Seit jenem kurzen Augenblicke, bei Umsegelung der Insel Bute, war der Meereshorizont noch nicht wieder erschienen.

Man begreift leicht die Ungeduld der Miß Campbell. Auf diesen, nach allen Seiten eingeschlossenen Gewässern hätte sie eher geglaubt, mitten in Schottland, in der Gegend der Landseen, im Land Rob Roy's zu sein. Ueberall pittoreske Inseln mit weichen Wellenlinien und von Weiden und Lärchenbäumen bestanden.

Endlich überholte der »Glengarry« die Nordspitze der Insel Jura, und zwischen dieser Spitze und der kleinen Insel Scarba, welche davon losgelöst ist, erschien die ausgedehnte Fläche des Meeres, welche sich mit dem unteren Himmelsrande berührte.

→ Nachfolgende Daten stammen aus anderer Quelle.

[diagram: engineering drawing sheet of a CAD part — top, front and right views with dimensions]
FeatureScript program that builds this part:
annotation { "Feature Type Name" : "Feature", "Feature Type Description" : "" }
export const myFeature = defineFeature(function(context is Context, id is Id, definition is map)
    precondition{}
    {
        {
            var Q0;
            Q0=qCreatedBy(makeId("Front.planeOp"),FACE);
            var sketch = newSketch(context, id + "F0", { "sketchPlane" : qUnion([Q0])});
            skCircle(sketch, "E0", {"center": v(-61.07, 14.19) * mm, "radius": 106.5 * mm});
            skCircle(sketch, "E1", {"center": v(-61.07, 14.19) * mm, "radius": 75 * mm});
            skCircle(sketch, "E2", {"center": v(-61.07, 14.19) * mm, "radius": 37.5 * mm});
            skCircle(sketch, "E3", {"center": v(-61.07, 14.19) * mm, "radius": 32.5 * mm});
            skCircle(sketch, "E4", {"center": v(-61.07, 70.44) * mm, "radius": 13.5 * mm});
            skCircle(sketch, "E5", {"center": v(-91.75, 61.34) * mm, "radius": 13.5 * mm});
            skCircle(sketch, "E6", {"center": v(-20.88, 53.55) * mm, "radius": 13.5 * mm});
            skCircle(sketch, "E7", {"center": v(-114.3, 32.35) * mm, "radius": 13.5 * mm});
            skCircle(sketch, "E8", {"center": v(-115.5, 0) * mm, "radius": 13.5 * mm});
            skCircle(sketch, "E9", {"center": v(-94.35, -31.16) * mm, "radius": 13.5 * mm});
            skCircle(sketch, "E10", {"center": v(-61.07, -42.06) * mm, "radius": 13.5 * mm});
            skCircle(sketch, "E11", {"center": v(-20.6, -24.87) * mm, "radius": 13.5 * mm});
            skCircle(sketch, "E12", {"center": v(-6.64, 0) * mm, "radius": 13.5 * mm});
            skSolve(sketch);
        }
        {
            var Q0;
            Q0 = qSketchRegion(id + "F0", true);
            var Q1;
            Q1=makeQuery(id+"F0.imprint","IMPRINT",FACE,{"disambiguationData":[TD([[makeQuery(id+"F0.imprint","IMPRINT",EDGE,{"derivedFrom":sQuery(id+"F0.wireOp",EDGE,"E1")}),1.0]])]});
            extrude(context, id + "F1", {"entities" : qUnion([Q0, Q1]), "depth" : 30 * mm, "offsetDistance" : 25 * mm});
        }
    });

»Nun, da sieh, liebe Helena, sagte Bruder Sam, während seine Hand nach Westen hindeutete.

– Es war ja nicht unser Fehler, fügte Bruder Sib hinzu, wenn diese verzwickten Inseln, die der alte Nick versenken möge, Dir den Ausblick eine zeitlang gehemmt haben.

– Ihr seid vollständig entschuldigt, liebe Onkels, antwortete Miß Campbell, aber ich wünschte doch, daß so etwas nicht wieder vorkäme.«

Quelle:
Jules Verne: Der grüne Strahl. Bekannte und unbekannte Welten. Abenteuerliche Reisen von Julius Verne, Band XLII, Wien, Pest, Leipzig 1887, S. 40-44.